▶ [Exercise directions]:
Recast the records below as a JSON list of strings, one string per line, skipping blank lines. Leave out the pictures.

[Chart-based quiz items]
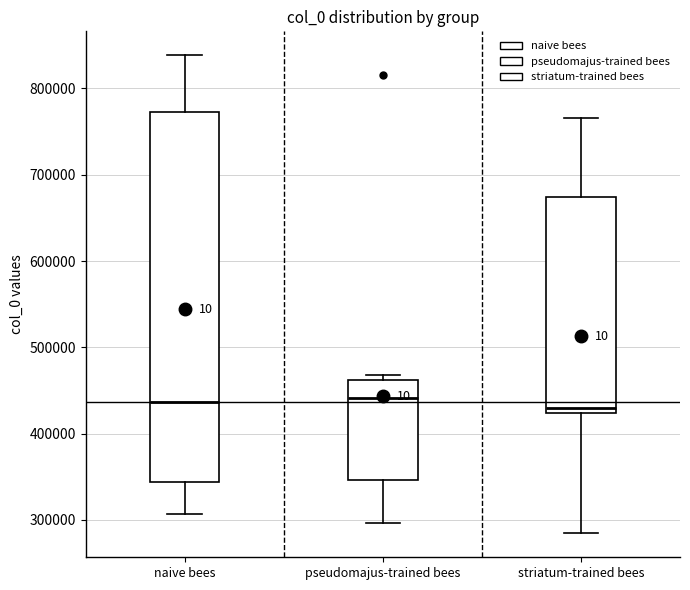

Reading left to right, read every box against the y-axis: the position of its median line, the range the box covers, and the ends of its whiskers. The values are not printed on the chart, so give them approximately, as read against the axis.

naive bees: median 440000, box 340000 to 770000, whiskers 310000 to 840000
pseudomajus-trained bees: median 440000, box 350000 to 460000, whiskers 300000 to 470000
striatum-trained bees: median 430000, box 420000 to 670000, whiskers 280000 to 770000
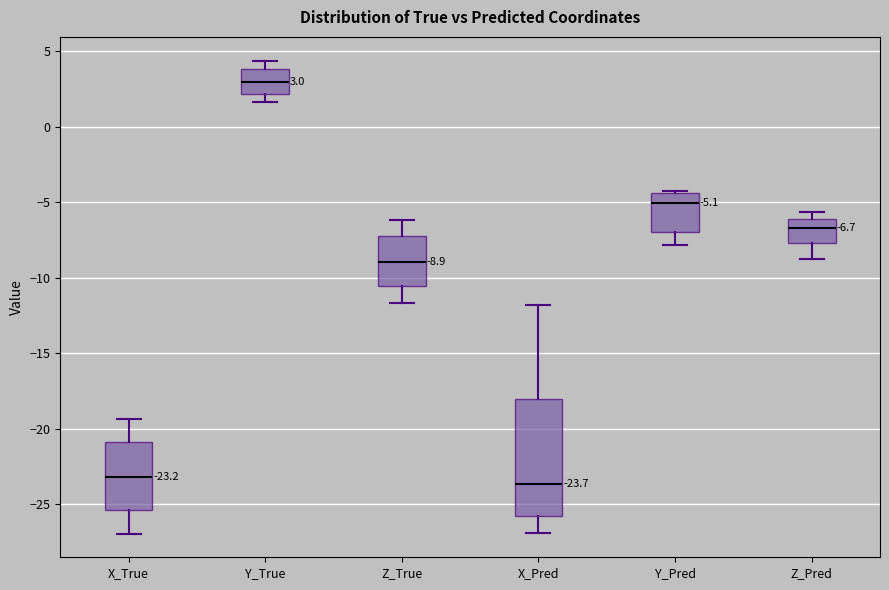

Which box is the tallest, from its lower edge to its upper edge?

X_Pred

▶ [Reply]:
[
  "Reading left to right, read every box against the y-axis: the position of its median line, the range the box covers, and the ends of its whiskers. The values are not printed on the chart, so give them approximately, as read against the axis.",
  "naive bees: median 440000, box 340000 to 770000, whiskers 310000 to 840000",
  "pseudomajus-trained bees: median 440000, box 350000 to 460000, whiskers 300000 to 470000",
  "striatum-trained bees: median 430000, box 420000 to 670000, whiskers 280000 to 770000",
  "Which box is the tallest, from its lower edge to its upper edge?",
  "X_Pred"
]